Directions for this task
Give the material below as a Markdown table with the columns No. and Text, one numbered row per line and blank lines left out. Begin at the first line and stop after the line that contains "Is Training Time the majority of the pie?".

[Figure understanding tasks]
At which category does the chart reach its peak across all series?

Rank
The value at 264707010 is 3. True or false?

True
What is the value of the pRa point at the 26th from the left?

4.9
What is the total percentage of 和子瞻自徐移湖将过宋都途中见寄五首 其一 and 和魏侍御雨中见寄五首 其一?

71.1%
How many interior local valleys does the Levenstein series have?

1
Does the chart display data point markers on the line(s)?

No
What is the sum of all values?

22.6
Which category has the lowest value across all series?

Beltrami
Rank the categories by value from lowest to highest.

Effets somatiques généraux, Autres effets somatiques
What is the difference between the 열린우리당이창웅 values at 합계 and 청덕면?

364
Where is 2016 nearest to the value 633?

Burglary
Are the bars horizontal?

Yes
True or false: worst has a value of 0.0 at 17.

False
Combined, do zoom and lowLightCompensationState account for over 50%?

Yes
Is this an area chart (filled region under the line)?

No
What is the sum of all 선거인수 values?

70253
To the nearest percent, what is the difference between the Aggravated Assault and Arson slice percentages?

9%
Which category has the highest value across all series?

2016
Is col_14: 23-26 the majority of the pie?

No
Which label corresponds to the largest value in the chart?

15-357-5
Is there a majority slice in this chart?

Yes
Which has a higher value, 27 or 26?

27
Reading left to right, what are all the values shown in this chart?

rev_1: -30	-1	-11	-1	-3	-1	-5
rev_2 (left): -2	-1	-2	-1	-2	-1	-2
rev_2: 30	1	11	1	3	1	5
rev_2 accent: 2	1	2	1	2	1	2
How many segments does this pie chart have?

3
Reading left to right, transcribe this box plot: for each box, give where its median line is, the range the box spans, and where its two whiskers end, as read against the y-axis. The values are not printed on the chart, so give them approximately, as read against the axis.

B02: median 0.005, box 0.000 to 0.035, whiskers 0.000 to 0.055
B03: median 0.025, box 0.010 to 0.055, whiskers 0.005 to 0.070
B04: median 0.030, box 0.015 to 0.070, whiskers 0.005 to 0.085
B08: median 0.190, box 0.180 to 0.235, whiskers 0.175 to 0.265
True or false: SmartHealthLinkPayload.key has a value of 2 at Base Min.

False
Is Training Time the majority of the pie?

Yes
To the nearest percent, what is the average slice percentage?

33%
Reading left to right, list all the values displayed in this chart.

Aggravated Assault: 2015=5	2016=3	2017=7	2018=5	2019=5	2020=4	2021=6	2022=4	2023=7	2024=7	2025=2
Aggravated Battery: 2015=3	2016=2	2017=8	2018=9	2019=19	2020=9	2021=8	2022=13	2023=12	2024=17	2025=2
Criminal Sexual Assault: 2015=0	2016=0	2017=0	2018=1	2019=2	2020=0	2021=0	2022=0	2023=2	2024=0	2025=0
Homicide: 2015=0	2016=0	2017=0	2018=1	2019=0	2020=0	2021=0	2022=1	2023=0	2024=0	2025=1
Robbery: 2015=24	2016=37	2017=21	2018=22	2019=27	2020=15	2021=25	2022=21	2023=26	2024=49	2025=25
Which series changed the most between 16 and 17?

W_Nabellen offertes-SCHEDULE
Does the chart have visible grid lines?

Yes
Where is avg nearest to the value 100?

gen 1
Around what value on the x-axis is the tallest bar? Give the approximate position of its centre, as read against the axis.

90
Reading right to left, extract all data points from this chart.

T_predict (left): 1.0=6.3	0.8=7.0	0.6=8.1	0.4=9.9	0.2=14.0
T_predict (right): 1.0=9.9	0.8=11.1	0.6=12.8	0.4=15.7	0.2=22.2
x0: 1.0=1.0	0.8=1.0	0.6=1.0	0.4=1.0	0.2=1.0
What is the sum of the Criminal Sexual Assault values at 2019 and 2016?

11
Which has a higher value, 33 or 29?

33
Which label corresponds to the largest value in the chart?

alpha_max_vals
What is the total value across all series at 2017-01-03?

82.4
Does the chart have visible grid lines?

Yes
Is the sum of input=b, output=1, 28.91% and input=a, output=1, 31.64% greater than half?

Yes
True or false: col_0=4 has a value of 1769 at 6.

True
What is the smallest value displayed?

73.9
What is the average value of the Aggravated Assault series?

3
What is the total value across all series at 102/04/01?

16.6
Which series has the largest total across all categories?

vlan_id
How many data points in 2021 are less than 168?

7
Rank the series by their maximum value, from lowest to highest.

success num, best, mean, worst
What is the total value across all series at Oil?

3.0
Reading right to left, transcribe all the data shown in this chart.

Expected answer
| No. | Text |
|---|---|
| 1 | At which category does the chart reach its peak across all series? |
| 2 | Rank |
| 3 | The value at 264707010 is 3. True or false? |
| 4 | True |
| 5 | What is the value of the pRa point at the 26th from the left? |
| 6 | 4.9 |
| 7 | What is the total percentage of 和子瞻自徐移湖将过宋都途中见寄五首 其一 and 和魏侍御雨中见寄五首 其一? |
| 8 | 71.1% |
| 9 | How many interior local valleys does the Levenstein series have? |
| 10 | 1 |
| 11 | Does the chart display data point markers on the line(s)? |
| 12 | No |
| 13 | What is the sum of all values? |
| 14 | 22.6 |
| 15 | Which category has the lowest value across all series? |
| 16 | Beltrami |
| 17 | Rank the categories by value from lowest to highest. |
| 18 | Effets somatiques généraux, Autres effets somatiques |
| 19 | What is the difference between the 열린우리당이창웅 values at 합계 and 청덕면? |
| 20 | 364 |
| 21 | Where is 2016 nearest to the value 633? |
| 22 | Burglary |
| 23 | Are the bars horizontal? |
| 24 | Yes |
| 25 | True or false: worst has a value of 0.0 at 17. |
| 26 | False |
| 27 | Combined, do zoom and lowLightCompensationState account for over 50%? |
| 28 | Yes |
| 29 | Is this an area chart (filled region under the line)? |
| 30 | No |
| 31 | What is the sum of all 선거인수 values? |
| 32 | 70253 |
| 33 | To the nearest percent, what is the difference between the Aggravated Assault and Arson slice percentages? |
| 34 | 9% |
| 35 | Which category has the highest value across all series? |
| 36 | 2016 |
| 37 | Is col_14: 23-26 the majority of the pie? |
| 38 | No |
| 39 | Which label corresponds to the largest value in the chart? |
| 40 | 15-357-5 |
| 41 | Is there a majority slice in this chart? |
| 42 | Yes |
| 43 | Which has a higher value, 27 or 26? |
| 44 | 27 |
| 45 | Reading left to right, what are all the values shown in this chart? |
| 46 | rev_1: -30	-1	-11	-1	-3	-1	-5 |
| 47 | rev_2 (left): -2	-1	-2	-1	-2	-1	-2 |
| 48 | rev_2: 30	1	11	1	3	1	5 |
| 49 | rev_2 accent: 2	1	2	1	2	1	2 |
| 50 | How many segments does this pie chart have? |
| 51 | 3 |
| 52 | Reading left to right, transcribe this box plot: for each box, give where its median line is, the range the box spans, and where its two whiskers end, as read against the y-axis. The values are not printed on the chart, so give them approximately, as read against the axis. |
| 53 | B02: median 0.005, box 0.000 to 0.035, whiskers 0.000 to 0.055 |
| 54 | B03: median 0.025, box 0.010 to 0.055, whiskers 0.005 to 0.070 |
| 55 | B04: median 0.030, box 0.015 to 0.070, whiskers 0.005 to 0.085 |
| 56 | B08: median 0.190, box 0.180 to 0.235, whiskers 0.175 to 0.265 |
| 57 | True or false: SmartHealthLinkPayload.key has a value of 2 at Base Min. |
| 58 | False |
| 59 | Is Training Time the majority of the pie? |